**Texto proporcionado**
Hoy muchos nos sentimos un poco huérfanos.

Sabíamos, después de dos meses y medio de incertidumbre, que la muerte del papa Francisco —de edad avanzada y salud frágil— se acercaba, pero había siempre aquella esperanza de una posible recuperación que, desgraciadamente, no ha acabado de llegar.

Unos meses de una preocupación que, más allá de su dimensión eclesial y espiritual ya de por sí primordial, venía amplificada por el estremecedor contexto global actual de guerras múltiples, tensión creciente por todas partes y auge del autoritarismo y el extremismo. Una coyuntura donde la figura de Francisco se había convertido, también a nivel mundial, en uno de los pocos referentes de alternativa a esta ola ascendente de trumpismo, intolerancia, e incluso me atrevería a decir que de miedo. Y es que incluso enfermo, el papa Francisco luchaba por hacer llegar su mensaje —por vía de la palabra, pero también de las acciones simbólicas— de esperanza, de paz y en favor de los más marginados y perseguidos.

**Registros proporcionados**
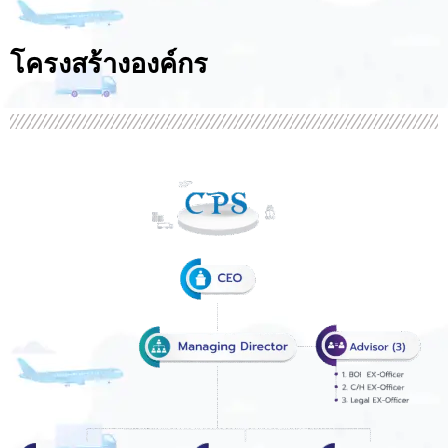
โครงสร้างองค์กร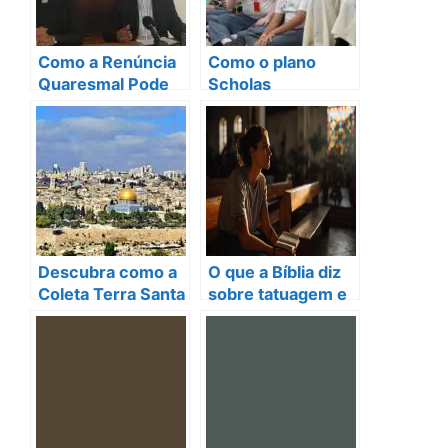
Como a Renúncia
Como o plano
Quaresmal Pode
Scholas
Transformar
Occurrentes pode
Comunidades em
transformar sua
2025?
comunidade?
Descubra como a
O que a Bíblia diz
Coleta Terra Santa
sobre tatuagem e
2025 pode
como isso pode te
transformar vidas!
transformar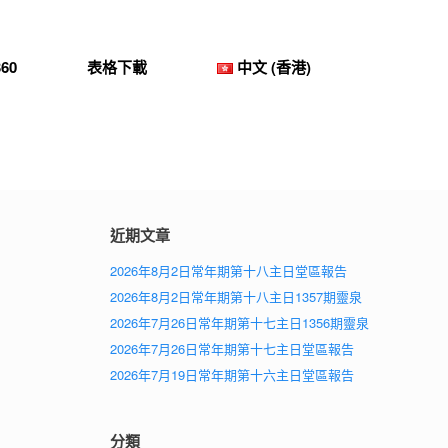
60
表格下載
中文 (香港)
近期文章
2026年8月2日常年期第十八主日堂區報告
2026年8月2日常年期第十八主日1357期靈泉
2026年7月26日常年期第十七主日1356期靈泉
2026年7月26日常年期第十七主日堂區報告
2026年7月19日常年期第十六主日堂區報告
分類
---
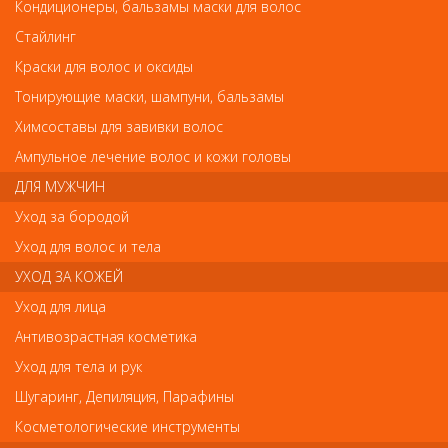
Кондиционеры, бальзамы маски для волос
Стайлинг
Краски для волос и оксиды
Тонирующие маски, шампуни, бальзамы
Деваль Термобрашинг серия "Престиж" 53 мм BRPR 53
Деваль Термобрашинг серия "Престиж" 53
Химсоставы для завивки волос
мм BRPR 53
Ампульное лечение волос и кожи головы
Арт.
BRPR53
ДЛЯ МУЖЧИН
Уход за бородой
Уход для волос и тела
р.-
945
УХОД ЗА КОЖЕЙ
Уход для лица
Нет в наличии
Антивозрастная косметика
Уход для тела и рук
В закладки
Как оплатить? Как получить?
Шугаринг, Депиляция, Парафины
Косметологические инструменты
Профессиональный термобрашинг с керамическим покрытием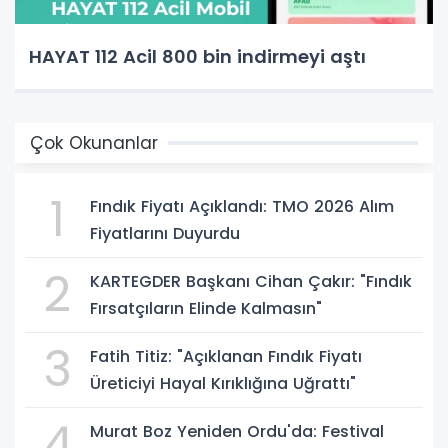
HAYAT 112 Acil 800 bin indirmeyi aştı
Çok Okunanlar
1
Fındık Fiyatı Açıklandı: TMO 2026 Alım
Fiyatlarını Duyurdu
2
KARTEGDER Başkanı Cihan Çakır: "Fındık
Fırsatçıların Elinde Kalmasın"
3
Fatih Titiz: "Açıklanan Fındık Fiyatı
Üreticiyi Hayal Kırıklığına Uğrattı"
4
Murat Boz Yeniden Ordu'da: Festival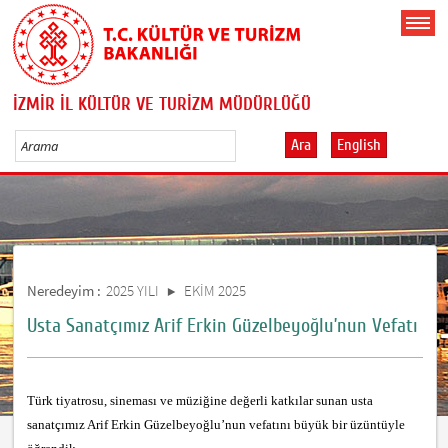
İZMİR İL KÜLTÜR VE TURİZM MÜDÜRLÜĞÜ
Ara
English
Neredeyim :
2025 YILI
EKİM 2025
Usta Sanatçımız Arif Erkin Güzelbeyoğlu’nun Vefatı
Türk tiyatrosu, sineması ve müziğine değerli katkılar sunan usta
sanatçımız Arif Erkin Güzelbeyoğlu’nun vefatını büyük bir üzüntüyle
---
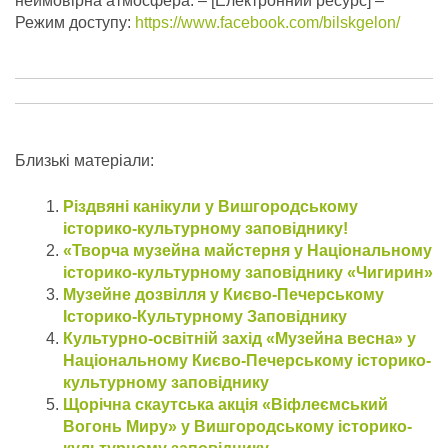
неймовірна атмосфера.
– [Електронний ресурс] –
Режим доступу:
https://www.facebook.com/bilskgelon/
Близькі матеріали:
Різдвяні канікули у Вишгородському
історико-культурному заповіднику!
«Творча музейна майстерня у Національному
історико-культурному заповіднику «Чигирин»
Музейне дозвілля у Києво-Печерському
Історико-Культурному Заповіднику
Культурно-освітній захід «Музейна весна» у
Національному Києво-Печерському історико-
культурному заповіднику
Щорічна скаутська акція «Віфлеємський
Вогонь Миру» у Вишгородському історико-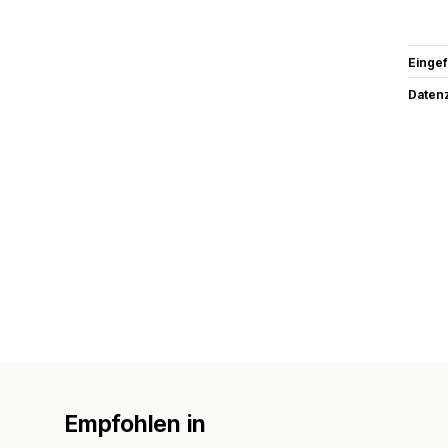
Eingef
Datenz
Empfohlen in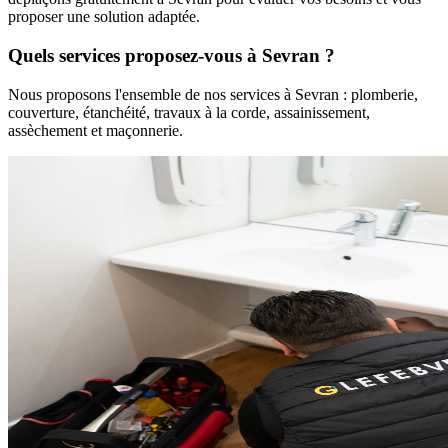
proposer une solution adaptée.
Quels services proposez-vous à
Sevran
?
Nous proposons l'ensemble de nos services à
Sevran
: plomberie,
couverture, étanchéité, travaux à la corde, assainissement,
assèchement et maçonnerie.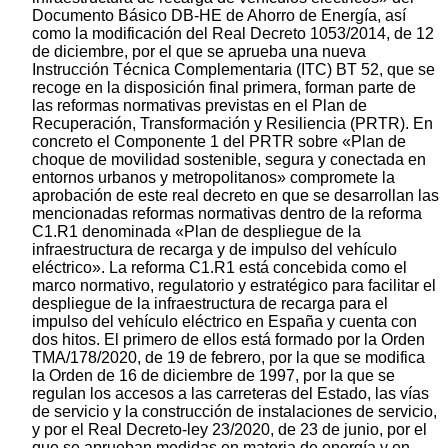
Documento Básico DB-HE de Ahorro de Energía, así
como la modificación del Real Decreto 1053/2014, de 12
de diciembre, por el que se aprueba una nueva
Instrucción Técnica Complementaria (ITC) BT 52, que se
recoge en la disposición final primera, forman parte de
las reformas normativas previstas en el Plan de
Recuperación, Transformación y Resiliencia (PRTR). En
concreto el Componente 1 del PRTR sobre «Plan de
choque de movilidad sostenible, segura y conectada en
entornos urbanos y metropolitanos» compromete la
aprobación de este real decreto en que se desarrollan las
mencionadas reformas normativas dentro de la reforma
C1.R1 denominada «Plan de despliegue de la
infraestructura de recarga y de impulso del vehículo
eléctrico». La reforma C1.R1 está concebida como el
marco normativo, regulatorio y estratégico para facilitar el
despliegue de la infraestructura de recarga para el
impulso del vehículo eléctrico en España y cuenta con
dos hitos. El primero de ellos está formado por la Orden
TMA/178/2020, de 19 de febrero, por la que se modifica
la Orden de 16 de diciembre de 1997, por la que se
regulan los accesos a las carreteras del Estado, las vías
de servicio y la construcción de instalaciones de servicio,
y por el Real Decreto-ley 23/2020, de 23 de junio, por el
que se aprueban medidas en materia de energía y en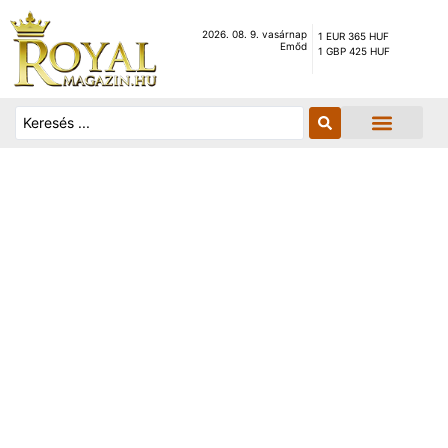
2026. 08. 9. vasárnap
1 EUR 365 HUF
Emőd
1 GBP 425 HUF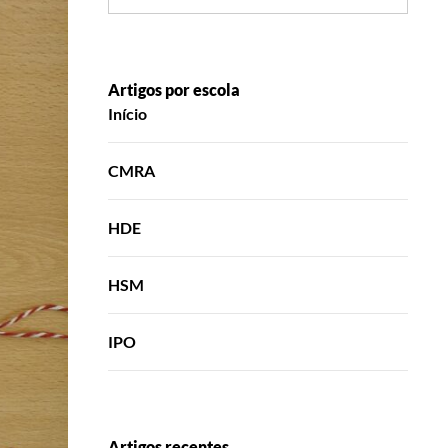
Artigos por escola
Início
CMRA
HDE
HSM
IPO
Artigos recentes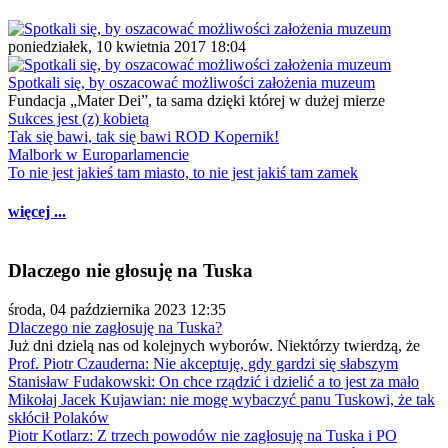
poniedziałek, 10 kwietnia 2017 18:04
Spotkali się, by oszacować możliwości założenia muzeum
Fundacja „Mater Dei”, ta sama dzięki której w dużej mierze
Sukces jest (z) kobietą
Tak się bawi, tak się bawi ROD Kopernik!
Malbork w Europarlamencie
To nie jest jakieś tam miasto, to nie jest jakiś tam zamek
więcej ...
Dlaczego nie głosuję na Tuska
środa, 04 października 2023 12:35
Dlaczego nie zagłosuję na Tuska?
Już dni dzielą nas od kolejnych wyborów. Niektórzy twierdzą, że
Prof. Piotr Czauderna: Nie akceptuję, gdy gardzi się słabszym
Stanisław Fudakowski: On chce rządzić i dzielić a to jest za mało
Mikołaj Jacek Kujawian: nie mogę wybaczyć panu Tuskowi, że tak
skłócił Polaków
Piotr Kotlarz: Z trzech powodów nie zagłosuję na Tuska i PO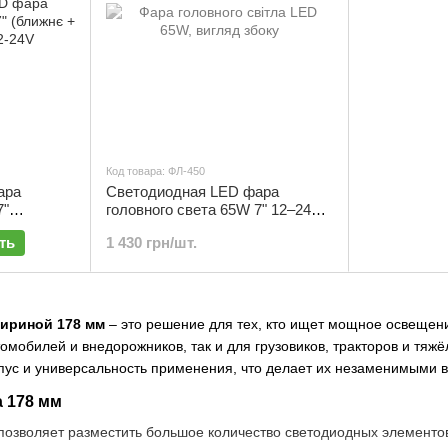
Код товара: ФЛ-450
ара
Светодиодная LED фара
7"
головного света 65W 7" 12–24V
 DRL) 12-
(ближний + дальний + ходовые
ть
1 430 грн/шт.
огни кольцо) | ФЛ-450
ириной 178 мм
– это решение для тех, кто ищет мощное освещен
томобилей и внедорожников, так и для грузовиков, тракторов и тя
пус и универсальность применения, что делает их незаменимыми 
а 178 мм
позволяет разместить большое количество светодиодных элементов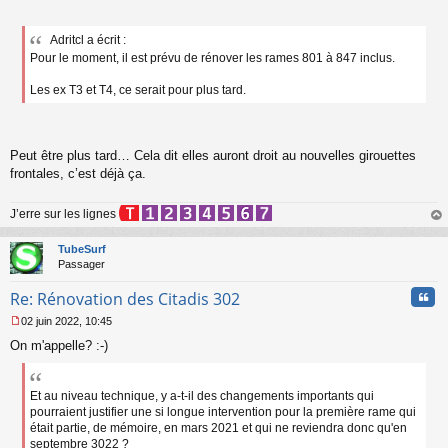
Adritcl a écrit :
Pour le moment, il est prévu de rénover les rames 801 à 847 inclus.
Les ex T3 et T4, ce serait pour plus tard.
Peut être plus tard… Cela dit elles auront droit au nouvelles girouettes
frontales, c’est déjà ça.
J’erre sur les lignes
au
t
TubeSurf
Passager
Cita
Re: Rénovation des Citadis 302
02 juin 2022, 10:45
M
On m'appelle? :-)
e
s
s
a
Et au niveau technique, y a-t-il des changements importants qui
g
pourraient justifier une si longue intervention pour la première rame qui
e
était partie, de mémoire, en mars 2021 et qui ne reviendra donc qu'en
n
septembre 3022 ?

**Enunciado 1**
Responde a partir del texto sobre la muerte del papa Francisco:
(a) ¿Cuánto duró la incertidumbre previa a su muerte?
(b) ¿Qué dos rasgos del papa se señalan junto a la mención de su muerte?
(c) ¿Por qué dos vías procuraba hacer llegar su mensaje estando enfermo?
**Enunciado 2**
Prosigue el texto sobre la muerte del papa Francisco a partir de su última oración.

**Respuesta esperada 1**
(a) Dos meses y medio.
(b) Su edad avanzada y su salud frágil.
(c) Por la palabra y por las acciones simbólicas.

**Respuesta esperada 2**
Sorprenden, e impresionan, los últimos actos públicos de Francisco, el "papa de la gente". Aquello que quiso hacer, por encima de aquello que optó no hacer: la visita el Jueves Santo a la prisión de Regina Coeli (imposible no recordar en este punto a Juan XXIII), la aparición rezando en la Basílica de San Pedro el Sábado Santo saludando a peregrinos; y finalmente el Domingo de Pascua la bendición Urbi Et Orbi haciendo leer su discurso, un contundente alegato contra la guerra, a favor de la paz, y en defensa de los "vulnerables, los marginados y los migrantes". Un discurso que contrastaba radicalmente con el breve encuentro que se había llevado a cabo poco antes con el vicepresidente de los Estados Unidos, J.D. Vance, católico converso seguidor, pero de las vertientes más integristas y más alejadas de todo aquello que representaba Francisco.

De hecho, hay una cierta controversia sobre esta última reunión del Papa, sobre si tenía sentido —ante su frágil estado de salud— haber aceptado una petición tan incómoda por mucho que diplomáticamente fuera aconsejable. Reflexionando, yo me quedo con el coraje demostrado por Francisco al admitirla; me afianzo con un papa que a pesar de su debilidad física demostró, una vez más, su enorme fortaleza moral no rehuyéndola. Enfrentándose a los retos hasta el final.

Pero aquel no fue el último acto de Francisco, de hecho no podía serlo.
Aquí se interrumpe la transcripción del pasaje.